For the first year in which this election is effective, in the case of a QBU branch of a United States person, a statement shall be attached to the United States person's timely filed Federal income tax return (taking extensions into account). The statement shall identify the QBU (or QBUs) for which the election is being made by describing its business and its country of residence, state the adjusted basis of the assets of the QBU (and any related same-country QBUs) to which the election applies, and include a statement that the election is being made pursuant to § 1.985-3(e)(2).
(B) Other QBUs.
In the case of a QBU other than one described in paragraph (e)(2)(iii)(A) of this section, an election must be made in the manner prescribed in § 1.964-1. The statement filed with the Internal Revenue Service as required under § 1.964-1 must include the information required under paragraph (e)(2)(iii)(A) of this section.
(iv) Effect of election.
If a taxpayer elects under this paragraph (e)(2) to use the small QBU DASTM allocation, DASTM gain or loss, as determined under paragraph (d) of this section, of a small QBU shall be allocated ratably to all items of the QBU's gross income (determined prior to adjustment for DASTM gain or loss). Therefore, for purposes of the foreign tax credit, DASTM gain or loss shall be allocated on the basis of the relative amounts of gross income in each separate category as defined in § 1.904-5(a)(1). In the case of a controlled foreign corporation (within the meaning of section 957 or 953(c)(1)(B) ), for purposes of section 952, DASTM gain or loss shall be allocated to subpart F income in a separate category in the same ratio that the gross subpart F income in that category for the taxable year bears to its total gross income in that category for the taxable year.
(v) Conformity.
If a person (or a QBU of such person) makes an election under this paragraph (e)(2) to use the small QBU DASTM allocation, then each QBU of any related person (as defined in paragraph (e)(2)(vi) of this section) that satisfies the threshold requirement of paragraph (e)(2)(i) of this section (after application of the aggregation rule of paragraph (e)(2)(i) of this section) shall be deemed to have made the election.
(vi) Related person.
The term related person means any person with a relationship to the QBU (or to the United States or foreign person of which the electing QBU is a part) that is defined in section 267(b) or section 707(b).
(3) DASTM 9-step procedure—
(i) Step 1—prepare balance sheets.
The taxpayer shall prepare an opening and a closing balance sheet for the QBU for each balance sheet period during the taxable year. The balance sheet period is the most frequent period for which balance sheet data are reasonably available (but in no event less frequently than quarterly). The balance sheet period may not be changed without the consent of the district director. The balance sheets must be prepared under the principles of paragraph (d)(2) of this section.
(ii) Step 2—identify certain assets and liabilities.
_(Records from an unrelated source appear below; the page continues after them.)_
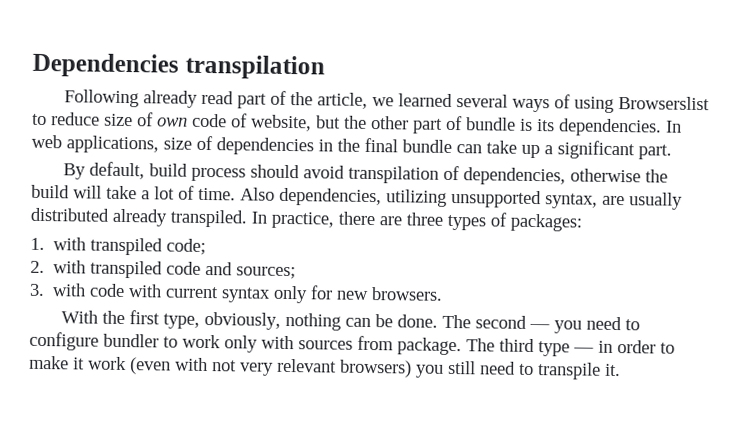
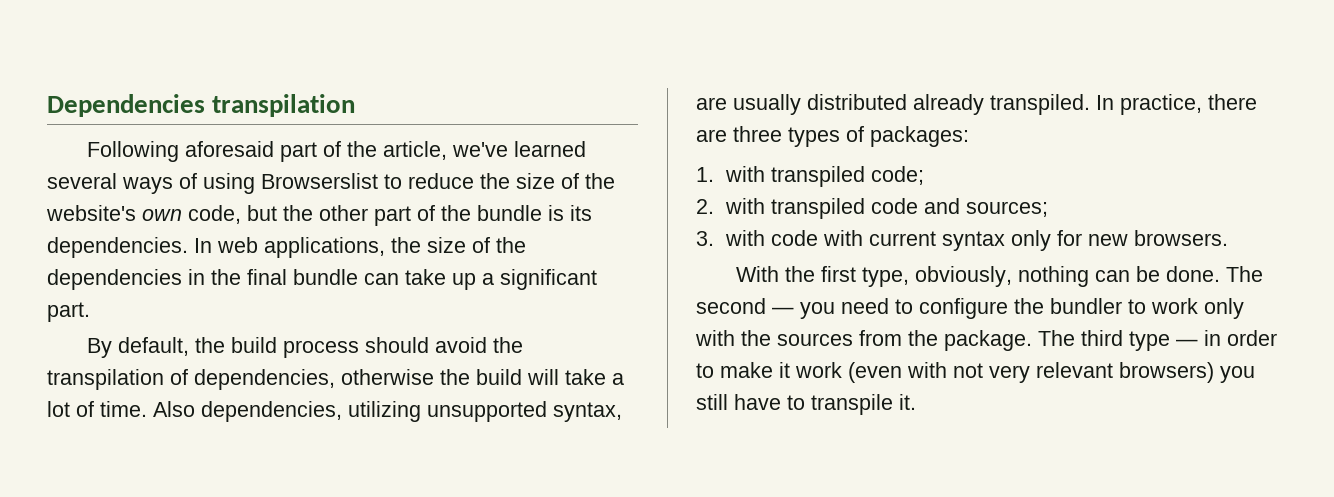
[143,90,235,108] already read -> [184,141,274,157] aforesaid
[372,97,395,107] we -> [451,142,508,157] we've
[104,112,312,132] size of own code of website, -> [480,173,615,189] [46,205,241,224] the size of the website's own code,
(463, 123) none -> [441,205,471,221] the
[163,135,213,151] size of -> [391,237,526,253] the size of the
(146, 170) none -> [194,337,225,353] the
(346, 172) none -> [492,337,523,353] the
(99, 341) none -> [1014,298,1044,314] the
(294, 342) none -> [741,330,771,346] the
(394, 343) none -> [908,330,938,346] the
[480,361,516,375] need -> [734,394,781,410] have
The taxpayer shall identify each item on the balance sheet that is described in section 988(c)(1)(B) or (C) and that would have been translated under paragraph (d)(5) of this section into dollars at the exchange rate for the last translation period for the taxable year (or the exchange rate on the last day of the last translation period of the taxable year in the case of an accrued foreign income tax liability).
(iii) Step 3—characterize the assets.
The taxpayer shall characterize and group the assets identified in paragraph (e)(3)(ii) of this section (Step 2) according to the source and the type of income that they generate, have generated, or may reasonably be expected to generate by applying the principles of § 1.861-9T(g)(3) or its successor regulation (relating to characterization of assets for purposes of interest expense allocation). If a purpose for a taxpayer's business practices is to manipulate asset characterization or groupings, the district director may allocate or apportion DASTM gain or loss attributable to the assets. Thus, if a taxpayer that previously did not separately state interest on accounts receivable begins to impose an interest charge and a purpose for the change was to manipulate tax characterizations or groupings, then the district director may require that none of the DASTM gain or loss attributable to those receivables be allocated or apportioned to interest income.